Thiru> it won't match the standard JSON version of the schema [ ... ]
Yes, but I don't expect folks to use this for anything but binary (which I should better document). This schema representation is really only useful when schemas are written out frequently, and should then be written more efficiently than they can be with JSON. It's not aesthetically ideal, but still useful, and I fear forcing the JSON encodings to correspond would be impractical for reasons you indicate.
Thiru> Since the "order" field of the record is optional, it should be a union of null and Enum in the schema.
It's not optional. It has a default value in the Java API, but it's always specified for every field. If it were such a union then its binary encoding would be larger.
Philip> If we want to preserve the entire nuance of the writing schema, we should keep the defaults.
Note that this currently does not preserve every nuance, e.g., user properties. So my vote is to remove default values as well.
A container that stores lots of binary schemas would be wise to include one copy of the JSON schema-for-schemas, so that, if that meta-schema changes, the data can still be processed. This representation should contain only what's required to decode data, and its documentation should note that. It should only contain things that are required of "actual" schemas, and applications can interpret with an "expected" schema that contains default values, user properties, etc.
Philip> I suspect this was a bug before (not popping back the previous space). I didn't see a test for it.
Good point. Yes, it is a pre-existing bug triggered here by the inclusion of the Json schema from a different namespace in the Schema schema, so this patch does add a test, but not an explicit one. I've filed
AVRO-255 for this. (This schema also identified AVRO-256.)
Philip> Do you think it would be useful to have a hook at the schema type to have a way to evolve it? Should it be a union?
It is in fact a union, wrapped in a record to give it a name. But, no, I think the best way to evolve it is for containers to keep a copy of the meta schema, as with any other and build on Avro's evolution mechanisms.
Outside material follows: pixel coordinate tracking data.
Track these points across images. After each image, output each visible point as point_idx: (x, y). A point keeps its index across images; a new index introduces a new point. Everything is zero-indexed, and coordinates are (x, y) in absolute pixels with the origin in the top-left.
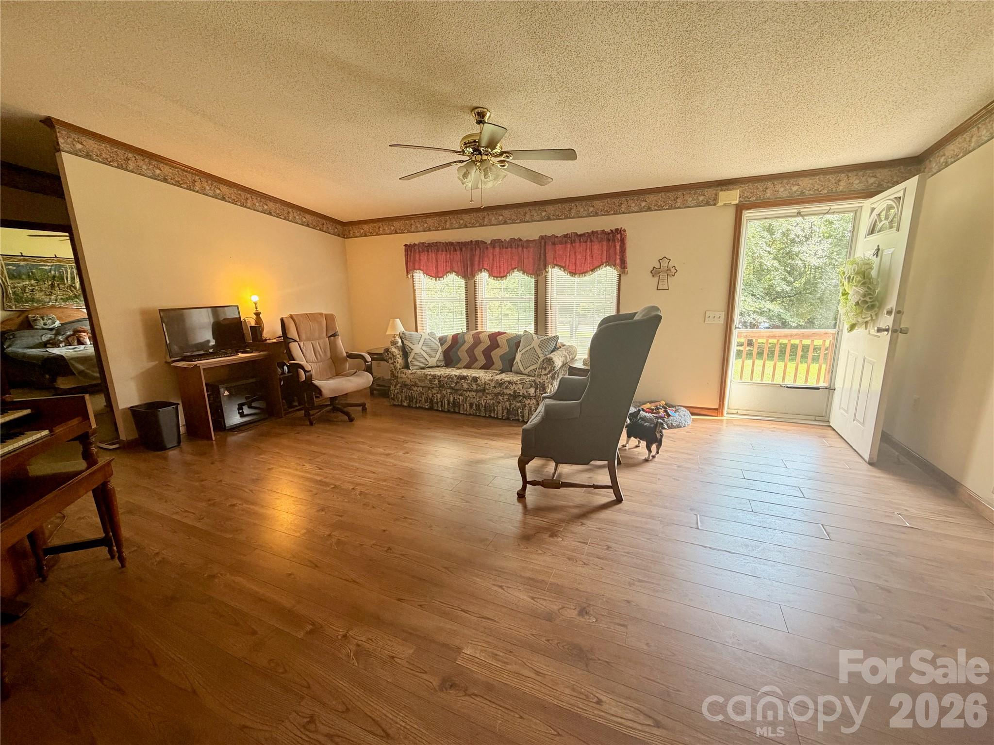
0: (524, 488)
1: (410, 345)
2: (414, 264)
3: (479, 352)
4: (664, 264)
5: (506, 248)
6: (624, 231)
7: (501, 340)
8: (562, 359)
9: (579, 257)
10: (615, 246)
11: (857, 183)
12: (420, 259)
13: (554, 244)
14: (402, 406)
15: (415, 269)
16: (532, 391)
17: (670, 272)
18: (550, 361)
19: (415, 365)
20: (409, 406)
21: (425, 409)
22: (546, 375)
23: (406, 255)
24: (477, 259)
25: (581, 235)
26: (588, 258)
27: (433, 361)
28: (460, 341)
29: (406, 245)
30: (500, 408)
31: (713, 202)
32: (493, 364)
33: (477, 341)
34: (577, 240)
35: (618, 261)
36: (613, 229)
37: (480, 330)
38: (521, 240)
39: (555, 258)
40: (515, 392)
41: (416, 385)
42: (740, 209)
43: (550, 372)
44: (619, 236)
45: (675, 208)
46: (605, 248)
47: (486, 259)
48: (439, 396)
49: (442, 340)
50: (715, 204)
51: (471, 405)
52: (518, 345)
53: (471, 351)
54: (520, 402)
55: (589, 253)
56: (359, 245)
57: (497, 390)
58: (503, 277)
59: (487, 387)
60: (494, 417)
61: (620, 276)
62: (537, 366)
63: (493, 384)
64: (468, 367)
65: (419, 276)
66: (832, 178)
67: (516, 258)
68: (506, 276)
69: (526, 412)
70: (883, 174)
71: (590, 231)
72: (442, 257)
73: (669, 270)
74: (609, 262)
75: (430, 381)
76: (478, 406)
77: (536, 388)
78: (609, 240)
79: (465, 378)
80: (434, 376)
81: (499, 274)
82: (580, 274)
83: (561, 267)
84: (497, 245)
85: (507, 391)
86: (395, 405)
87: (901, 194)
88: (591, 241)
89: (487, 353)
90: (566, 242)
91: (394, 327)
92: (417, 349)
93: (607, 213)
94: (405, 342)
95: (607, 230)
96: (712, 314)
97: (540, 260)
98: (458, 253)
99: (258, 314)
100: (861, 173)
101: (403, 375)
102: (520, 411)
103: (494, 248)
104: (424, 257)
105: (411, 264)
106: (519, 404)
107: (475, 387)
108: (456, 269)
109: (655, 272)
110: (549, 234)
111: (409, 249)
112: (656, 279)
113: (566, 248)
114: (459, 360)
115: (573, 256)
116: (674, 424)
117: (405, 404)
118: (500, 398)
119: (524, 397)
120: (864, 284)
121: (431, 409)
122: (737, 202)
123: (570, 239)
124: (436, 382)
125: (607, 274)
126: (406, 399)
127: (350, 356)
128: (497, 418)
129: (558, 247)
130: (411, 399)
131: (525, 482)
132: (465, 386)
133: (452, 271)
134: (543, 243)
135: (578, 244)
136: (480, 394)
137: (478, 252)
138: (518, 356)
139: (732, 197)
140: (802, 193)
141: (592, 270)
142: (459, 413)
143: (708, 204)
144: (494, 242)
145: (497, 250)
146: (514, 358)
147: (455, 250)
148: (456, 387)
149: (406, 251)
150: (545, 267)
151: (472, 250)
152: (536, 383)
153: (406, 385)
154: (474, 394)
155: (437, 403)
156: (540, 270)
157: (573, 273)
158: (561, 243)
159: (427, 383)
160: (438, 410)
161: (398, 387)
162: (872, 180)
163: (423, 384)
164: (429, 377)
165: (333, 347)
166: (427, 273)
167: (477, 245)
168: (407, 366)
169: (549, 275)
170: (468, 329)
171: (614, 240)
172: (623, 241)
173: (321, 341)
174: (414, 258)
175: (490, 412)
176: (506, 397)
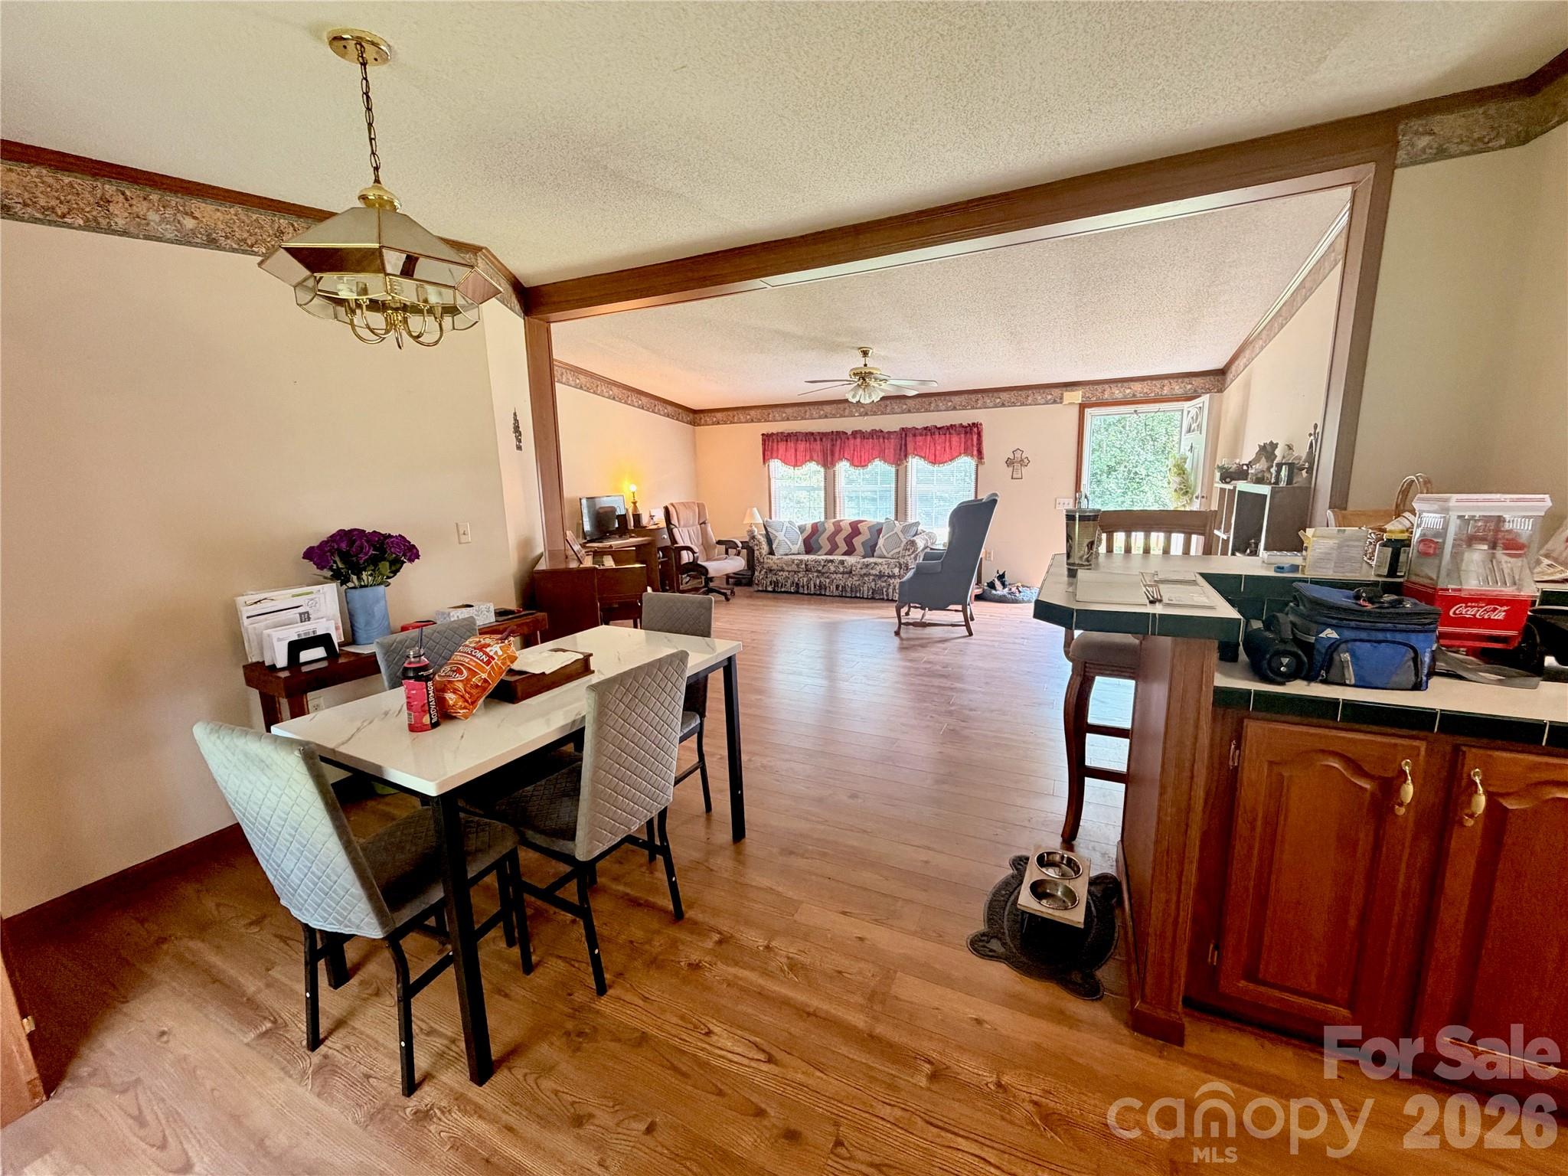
0: (899, 628)
1: (774, 532)
2: (772, 453)
3: (840, 539)
4: (1018, 455)
5: (868, 439)
6: (981, 424)
7: (862, 527)
8: (924, 542)
9: (938, 448)
10: (972, 440)
11: (1177, 388)
12: (778, 449)
13: (915, 435)
14: (767, 591)
15: (772, 458)
16: (896, 571)
17: (1023, 462)
18: (913, 543)
19: (779, 552)
20: (774, 591)
21: (791, 593)
22: (909, 555)
23: (764, 444)
24: (838, 448)
25: (940, 428)
26: (947, 449)
27: (795, 548)
28: (820, 529)
29: (763, 435)
30: (866, 588)
31: (1059, 400)
32: (855, 550)
33: (838, 529)
34: (937, 433)
35: (975, 453)
36: (970, 423)
37: (838, 518)
38: (882, 431)
39: (915, 449)
40: (880, 572)
41: (783, 570)
42: (1082, 407)
43: (913, 552)
44: (975, 430)
45: (1027, 405)
46: (963, 440)
47: (847, 449)
48: (805, 579)
49: (802, 529)
50: (1061, 403)
51: (837, 587)
52: (879, 531)
53: (832, 539)
54: (885, 581)
55: (948, 444)
56: (709, 432)
57: (864, 571)
58: (864, 466)
59: (854, 568)
60: (860, 597)
61: (977, 466)
62: (900, 549)
63: (859, 566)
64: (830, 553)
65: (776, 465)
66: (1158, 383)
67: (877, 448)
68: (867, 465)
69: (891, 590)
70: (1197, 382)
71: (948, 425)
72: (802, 446)
73: (1022, 460)
74: (967, 451)
75: (798, 565)
76: (844, 587)
77: (901, 568)
78: (966, 433)
79: (832, 561)
80: (801, 561)
81: (860, 462)
82: (940, 463)
83: (921, 457)
84: (858, 436)
85: (873, 572)
86: (759, 591)
87: (1201, 405)
88: (950, 434)
89: (849, 540)
90: (926, 435)
91: (752, 515)
92: (780, 537)
93: (964, 408)
94: (769, 529)
95: (965, 424)
96: (1062, 501)
97: (901, 449)
98: (818, 442)
99: (635, 503)
100: (1180, 380)
101: (769, 561)
102: (885, 590)
103: (855, 438)
104: (782, 446)
105: (768, 453)
106: (884, 584)
107: (841, 569)
108: (815, 457)
109: (1010, 462)
110: (910, 426)
111: (767, 438)
112: (1011, 469)
113: (925, 439)
114: (820, 548)
115: (932, 448)
116: (1025, 599)
117: (770, 589)
118: (866, 578)
119: (889, 576)
120: (1179, 474)
121: (797, 592)
122: (1080, 402)
123: (929, 431)
124: (803, 566)
125: (966, 463)
126: (771, 584)
127: (719, 542)
128: (863, 598)
129: (919, 438)
130: (776, 583)
131: (900, 623)
132: (832, 569)
133: (811, 459)
134: (903, 435)
135: (937, 436)
136: (846, 576)
137: (838, 442)
138: (881, 542)
139: (1076, 396)
140: (1134, 395)
141: (951, 460)
142: (825, 595)
143: (1055, 402)
144: (855, 434)
145: (858, 440)
146: (876, 544)
147: (815, 440)
148: (823, 571)
149: (764, 441)
150: (906, 456)
151: (832, 440)
152: (900, 564)
153: (771, 570)
154: (841, 576)
155: (803, 587)
156: (900, 460)
157: (934, 462)
158: (921, 435)
159: (794, 567)
160: (803, 594)
161: (763, 573)
162: (1189, 387)
163: (790, 569)
164: (796, 562)
165: (704, 534)
166: (785, 461)
167: (839, 435)
168: (771, 553)
169: (909, 464)
170: (826, 518)
171: (971, 433)
172: (979, 434)
173: (694, 528)
174: (772, 447)
175: (856, 592)
176: (871, 577)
Worst case, if an application neglects to store a copy and this schema changes in a subsequent release, the application can always go back to the prior release and retrieve it and use it as the "actual" schema while using the new release's version as "expected".
Philip> I think you should call this "object" to follow the JSON terminology.
It's not a JSON object but a "key value pair" within an object. So perhaps we should call it KeyValuePair? Note though that if we drop default values we don't need this schema here anyway. This code could however still be useful for a command-line tool that takes arbitrary Json input and encodes it in an Avro data file, and then for MapReduce programs that process Json-format generic data. It's nice to see how little code is required to incorporate full JSON data into Avro.
Philip> From a maintainability perspective, it scares me that Type.values() has to be kept in sync with the order of the types in the union in Schema.m4
There are two things that protect us here:
- We have unit tests that attempt to exhaustively test this encoding/decoding code. So it's in that sense its as safe as our DatumReader/DatumWriter implementations. But if this were our only protection, it would not be a programming style we'd recommend for applications. Except,
- We have ValidatingEncoder and ValidatingDecoder. Folks who use this programming style who do not develop exhaustive test suites should be strongly advised to only use it with ValidatingEncoder and ValidatingDecoder. When I initially wrote this code there were a few errors (I forgot to read/write null values) that were caught by the validator.
This "event based" programming style requires only a bit more coding than wrapper classes, but saves a level of redirection and/or copies. It also works well for applications whose serialized data does not correspond directly to in-memory structures (e.g., a streaming application with array values too large to fit in memory). The validators make it practical.
Philip> It seems that instead of string, it could be a record (that contains a string) called "reference"
That's a good idea. Using the event-style, the code need not actually change, nor would the serialized representation, only the schema.